Why must a finite symmetry group be discrete?

Question

I'm having trouble justifying why a finite symmetry group is discrete. Can someone help?

Answer 1

Consider a finite symmetry group, $G=S_n$ (I'm assuming that you meant the full symmetry group, otherwise, as was pointed out in the comments, the question seems to be not well-defined).

A topology $\mathcal T$ on $G$ would be a subset of $2^G$, satisfying the axioms of a topological space. A topology is discrete if any point is open, or equivalently $\mathcal T = 2^G$. A topology is trivial if $\mathcal T = \{\emptyset, G\}$. Since any set can have the trivial topology, we will need to assume that $\mathcal T$ is not trivial.

In a topological group a translation by a group element is a homeomorphism, so if U is open then so is $gU$ for all $g \in G$.

Lets verify that $\mathcal T$ is indeed discrete. Because it is not trivial there is some open set $U \in \mathcal T$, such that $U\neq G$ and $U \neq \emptyset$. Lets say that $|U|=k$ with $0<k<n$. Observe that as $g$ runs over $G$, $\{gU\}$ consists of all possible subsets of $\{1...n\}$ of size $k$, and since the union of open sets is open, we get that any $V \subset G$ with $k\le |V| \le n$ is open.

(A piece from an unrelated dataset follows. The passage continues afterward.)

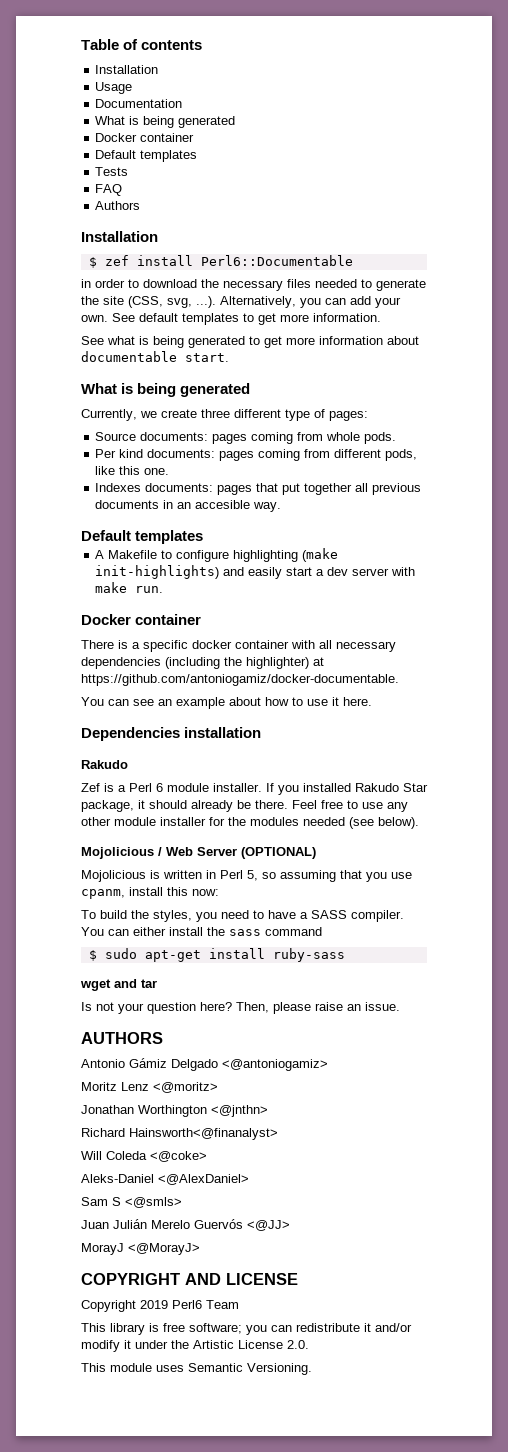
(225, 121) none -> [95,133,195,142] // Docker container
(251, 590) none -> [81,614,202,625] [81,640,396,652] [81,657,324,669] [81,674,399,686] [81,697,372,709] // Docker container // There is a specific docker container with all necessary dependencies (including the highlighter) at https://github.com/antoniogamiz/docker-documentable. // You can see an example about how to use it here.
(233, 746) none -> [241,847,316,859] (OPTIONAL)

To see that every set with less than $k$ elements is open as well, we use the fact that the intersection of two open sets is open, and prove by downward induction on the size of smallest non-trivial open set. Namely, given $x\in U, y \notin U$ define $U' = U \setminus \{x\} \cup \{y\}$ which is also open, and note that $|U \cap U'| = |U| - 1$.

I hope this helps.